Em sua avaliação, o setor pode dar uma enorme contribuição para pós-pandemia. “temos uma indústria nacional totalmente implantada no país, em todos os aspectos, de fio a pavio, de cogeração ou de biogás”.

Em sua explanação, Reginaldo Medeiros - Presidente-Executivo da Associação Brasileira dos Comercializadores de Energia (ABRACEEL) espanou que a entidade que representa é “uma agência de comercialização de energia, não apenas da energia elétrica e que defende um mercado livre pro etanol e para o gás, queremos um mercado livre e hoje, o mercado livre no Brasil, efetivamente, é o mercado de eletricidade”

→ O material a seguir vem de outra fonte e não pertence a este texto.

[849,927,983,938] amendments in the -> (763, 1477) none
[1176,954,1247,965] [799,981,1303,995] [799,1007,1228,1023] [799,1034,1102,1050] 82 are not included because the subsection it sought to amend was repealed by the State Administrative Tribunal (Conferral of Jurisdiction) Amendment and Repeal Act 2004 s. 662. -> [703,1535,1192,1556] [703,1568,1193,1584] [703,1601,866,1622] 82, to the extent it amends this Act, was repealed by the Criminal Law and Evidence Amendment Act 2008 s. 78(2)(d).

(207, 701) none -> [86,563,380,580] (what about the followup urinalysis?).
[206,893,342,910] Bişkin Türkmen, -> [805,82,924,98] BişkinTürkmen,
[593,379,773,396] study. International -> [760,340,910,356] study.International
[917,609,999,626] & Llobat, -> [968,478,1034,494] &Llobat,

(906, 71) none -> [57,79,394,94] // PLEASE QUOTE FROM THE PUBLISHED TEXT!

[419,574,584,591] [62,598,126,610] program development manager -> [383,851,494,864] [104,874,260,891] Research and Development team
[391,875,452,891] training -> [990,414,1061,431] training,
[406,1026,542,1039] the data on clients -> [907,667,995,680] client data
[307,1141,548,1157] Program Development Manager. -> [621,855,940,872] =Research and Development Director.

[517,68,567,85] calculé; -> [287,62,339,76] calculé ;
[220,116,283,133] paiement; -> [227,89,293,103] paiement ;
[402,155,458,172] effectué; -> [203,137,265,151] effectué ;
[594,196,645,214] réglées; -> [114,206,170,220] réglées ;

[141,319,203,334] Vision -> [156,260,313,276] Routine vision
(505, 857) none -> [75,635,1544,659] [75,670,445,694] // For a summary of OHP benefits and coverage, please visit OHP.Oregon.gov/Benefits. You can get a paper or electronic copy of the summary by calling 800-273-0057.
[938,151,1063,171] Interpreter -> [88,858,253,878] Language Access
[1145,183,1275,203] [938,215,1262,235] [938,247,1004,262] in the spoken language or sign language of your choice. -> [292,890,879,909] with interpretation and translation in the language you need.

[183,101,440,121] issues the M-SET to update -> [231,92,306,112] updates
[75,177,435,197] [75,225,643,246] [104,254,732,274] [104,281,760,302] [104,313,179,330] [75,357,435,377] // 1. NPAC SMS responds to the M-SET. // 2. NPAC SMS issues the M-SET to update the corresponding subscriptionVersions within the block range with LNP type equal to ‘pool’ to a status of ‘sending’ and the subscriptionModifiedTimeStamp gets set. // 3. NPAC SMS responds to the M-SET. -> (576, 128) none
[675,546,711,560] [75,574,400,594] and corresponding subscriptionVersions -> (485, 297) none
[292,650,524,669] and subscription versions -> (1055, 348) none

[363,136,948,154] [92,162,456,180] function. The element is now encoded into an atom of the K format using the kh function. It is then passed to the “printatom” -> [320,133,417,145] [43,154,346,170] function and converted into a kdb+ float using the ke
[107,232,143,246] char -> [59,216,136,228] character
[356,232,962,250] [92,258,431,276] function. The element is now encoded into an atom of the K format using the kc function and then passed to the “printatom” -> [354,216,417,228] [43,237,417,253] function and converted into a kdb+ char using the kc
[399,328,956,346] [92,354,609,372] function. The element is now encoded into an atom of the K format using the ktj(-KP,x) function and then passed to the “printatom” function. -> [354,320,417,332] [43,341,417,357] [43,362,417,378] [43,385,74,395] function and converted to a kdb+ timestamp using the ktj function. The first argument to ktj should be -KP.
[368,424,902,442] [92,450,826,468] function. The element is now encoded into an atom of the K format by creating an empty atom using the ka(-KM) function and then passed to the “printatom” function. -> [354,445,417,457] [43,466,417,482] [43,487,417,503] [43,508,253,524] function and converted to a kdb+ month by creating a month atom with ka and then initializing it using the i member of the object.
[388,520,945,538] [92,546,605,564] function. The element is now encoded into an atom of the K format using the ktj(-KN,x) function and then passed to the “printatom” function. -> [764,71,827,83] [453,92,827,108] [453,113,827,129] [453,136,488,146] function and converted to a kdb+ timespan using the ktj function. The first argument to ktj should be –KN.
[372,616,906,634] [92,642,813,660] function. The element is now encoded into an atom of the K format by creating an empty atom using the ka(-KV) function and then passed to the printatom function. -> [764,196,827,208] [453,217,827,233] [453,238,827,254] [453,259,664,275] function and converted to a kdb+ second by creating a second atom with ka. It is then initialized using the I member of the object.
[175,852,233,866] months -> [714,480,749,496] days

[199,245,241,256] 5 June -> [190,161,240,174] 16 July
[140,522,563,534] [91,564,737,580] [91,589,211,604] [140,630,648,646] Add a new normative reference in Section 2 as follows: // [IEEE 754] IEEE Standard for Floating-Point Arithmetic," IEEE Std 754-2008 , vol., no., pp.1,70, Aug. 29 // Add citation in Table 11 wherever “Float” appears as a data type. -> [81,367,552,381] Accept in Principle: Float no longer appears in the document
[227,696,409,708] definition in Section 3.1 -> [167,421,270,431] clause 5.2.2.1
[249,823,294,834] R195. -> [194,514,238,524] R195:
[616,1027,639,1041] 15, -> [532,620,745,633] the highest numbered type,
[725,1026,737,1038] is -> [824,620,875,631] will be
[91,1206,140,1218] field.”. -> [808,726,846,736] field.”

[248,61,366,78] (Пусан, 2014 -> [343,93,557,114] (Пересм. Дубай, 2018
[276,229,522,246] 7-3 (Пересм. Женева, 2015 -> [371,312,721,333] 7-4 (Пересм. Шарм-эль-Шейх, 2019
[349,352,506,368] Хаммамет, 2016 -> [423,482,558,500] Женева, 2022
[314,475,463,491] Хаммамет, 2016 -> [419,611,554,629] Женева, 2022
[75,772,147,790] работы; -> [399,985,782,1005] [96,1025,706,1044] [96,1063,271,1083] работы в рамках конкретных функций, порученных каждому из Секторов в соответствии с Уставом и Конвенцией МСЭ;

Medeiros enfatizou a necessidade da reforma do setor, sobretudo em função dos projetos de lei que estão tramitando no Congresso Nacional, o PLS 232, no Senado e o PL1917, na Câmara dos Deputados e do esforço do Governo Federal de regulamentar por meio do Comitê de modernização do Ministério de Minas e Energia que se inspirou pela consulta pública realizada 4 há anos que aborda como temas principais um cronograma de mercado, que pode ser antecipado pela sobra de energia do país; com a separação de lastro de energia, a formação de preço horários, a revisão de encargos e subsídios e valoração os atributos das diferentes fontes por suas externalidades e características positivas.

Presidente da ÚNICA, Evandro Gussi, destacou que, a ideia de uma secretaria de Energias Renováveis no Ministério de Minas e Energia, “traria uma contribuição para imagem e reputação pra país num momento como esse” e ressaltou que, “quanto melhor e mais livre for o mercado, é melhor para o setor”.